**Directions for this task**
Render the records as a numbered list of their lines, omitting blank lines and leaving the pictures out.

━━ Task material ━━

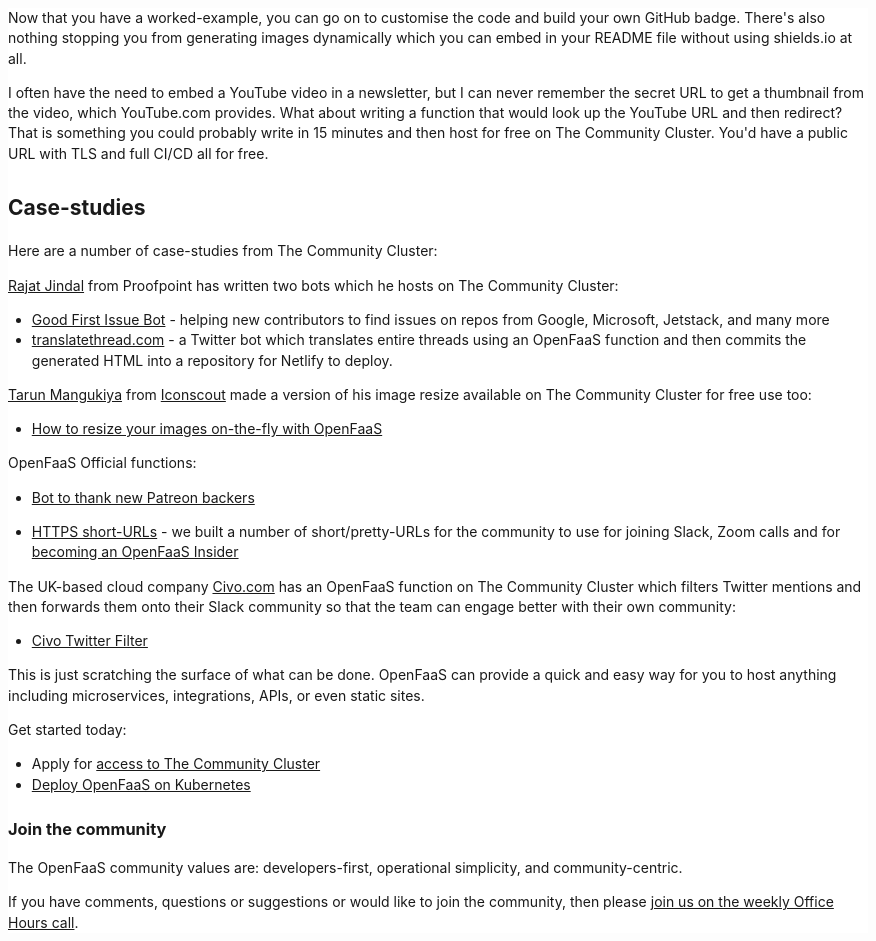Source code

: Now that you have a worked-example, you can go on to customise the code and build your own GitHub badge. There's also nothing stopping you from generating images dynamically which you can embed in your README file without using shields.io at all.

I often have the need to embed a YouTube video in a newsletter, but I can never remember the secret URL to get a thumbnail from the video, which YouTube.com provides. What about writing a function that would look up the YouTube URL and then redirect? That is something you could probably write in 15 minutes and then host for free on The Community Cluster. You'd have a public URL with TLS and full CI/CD all for free.

## Case-studies

Here are a number of case-studies from The Community Cluster:

[Rajat Jindal](https://twitter.com/rajatjindal1983) from Proofpoint has written two bots which he hosts on The Community Cluster:

* [Good First Issue Bot](https://www.openfaas.com/blog/good-first-issue/) - helping new contributors to find issues on repos from Google, Microsoft, Jetstack, and many more
* [translatethread.com](https://translatethread.com) - a Twitter bot which translates entire threads using an OpenFaaS function and then commits the generated HTML into a repository for Netlify to deploy.

[Tarun Mangukiya](https://twitter.com/TarunMangukiya) from [Iconscout](https://iconscout.com) made a version of his image resize available on The Community Cluster for free use too:

* [How to resize your images on-the-fly with OpenFaaS](https://www.openfaas.com/blog/resize-images-on-the-fly/)

OpenFaaS Official functions:

* [Bot to thank new Patreon backers](https://github.com/openfaas/backer-thankyou/)

* [HTTPS short-URLs](https://github.com/openfaas/cloud-functions/blob/master/stack.yaml) - we built a number of short/pretty-URLs for the community to use for joining Slack, Zoom calls and for [becoming an OpenFaaS Insider](https://insiders.openfaas.io/)

The UK-based cloud company [Civo.com](https://civo.com/) has an OpenFaaS function on The Community Cluster which filters Twitter mentions and then forwards them onto their Slack community so that the team can engage better with their own community:

* [Civo Twitter Filter](https://github.com/civo/openfaas-functions)

This is just scratching the surface of what can be done. OpenFaaS can provide a quick and easy way for you to host anything including microservices, integrations, APIs, or even static sites.

Get started today:

* Apply for [access to The Community Cluster](https://github.com/openfaas/community-cluster/)
* [Deploy OpenFaaS on Kubernetes](https://docs.openfaas.com/deployment/kubernetes/)

### Join the community

The OpenFaaS community values are: developers-first, operational simplicity, and community-centric.

If you have comments, questions or suggestions or would like to join the community, then please [join us on the weekly Office Hours call](https://docs.openfaas.com/community/).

━━━

**Response below**
1. Source code
2. : Now that you have a worked-example, you can go on to customise the code and build your own GitHub badge. There's also nothing stopping you from generating images dynamically which you can embed in your README file without using shields.io at all.
3. I often have the need to embed a YouTube video in a newsletter, but I can never remember the secret URL to get a thumbnail from the video, which YouTube.com provides. What about writing a function that would look up the YouTube URL and then redirect? That is something you could probably write in 15 minutes and then host for free on The Community Cluster. You'd have a public URL with TLS and full CI/CD all for free.
4. ## Case-studies
5. Here are a number of case-studies from The Community Cluster:
6. [Rajat Jindal](https://twitter.com/rajatjindal1983) from Proofpoint has written two bots which he hosts on The Community Cluster:
7. * [Good First Issue Bot](https://www.openfaas.com/blog/good-first-issue/) - helping new contributors to find issues on repos from Google, Microsoft, Jetstack, and many more
8. * [translatethread.com](https://translatethread.com) - a Twitter bot which translates entire threads using an OpenFaaS function and then commits the generated HTML into a repository for Netlify to deploy.
9. [Tarun Mangukiya](https://twitter.com/TarunMangukiya) from [Iconscout](https://iconscout.com) made a version of his image resize available on The Community Cluster for free use too:
10. * [How to resize your images on-the-fly with OpenFaaS](https://www.openfaas.com/blog/resize-images-on-the-fly/)
11. OpenFaaS Official functions:
12. * [Bot to thank new Patreon backers](https://github.com/openfaas/backer-thankyou/)
13. * [HTTPS short-URLs](https://github.com/openfaas/cloud-functions/blob/master/stack.yaml) - we built a number of short/pretty-URLs for the community to use for joining Slack, Zoom calls and for [becoming an OpenFaaS Insider](https://insiders.openfaas.io/)
14. The UK-based cloud company [Civo.com](https://civo.com/) has an OpenFaaS function on The Community Cluster which filters Twitter mentions and then forwards them onto their Slack community so that the team can engage better with their own community:
15. * [Civo Twitter Filter](https://github.com/civo/openfaas-functions)
16. This is just scratching the surface of what can be done. OpenFaaS can provide a quick and easy way for you to host anything including microservices, integrations, APIs, or even static sites.
17. Get started today:
18. * Apply for [access to The Community Cluster](https://github.com/openfaas/community-cluster/)
19. * [Deploy OpenFaaS on Kubernetes](https://docs.openfaas.com/deployment/kubernetes/)
20. ### Join the community
21. The OpenFaaS community values are: developers-first, operational simplicity, and community-centric.
22. If you have comments, questions or suggestions or would like to join the community, then please [join us on the weekly Office Hours call](https://docs.openfaas.com/community/).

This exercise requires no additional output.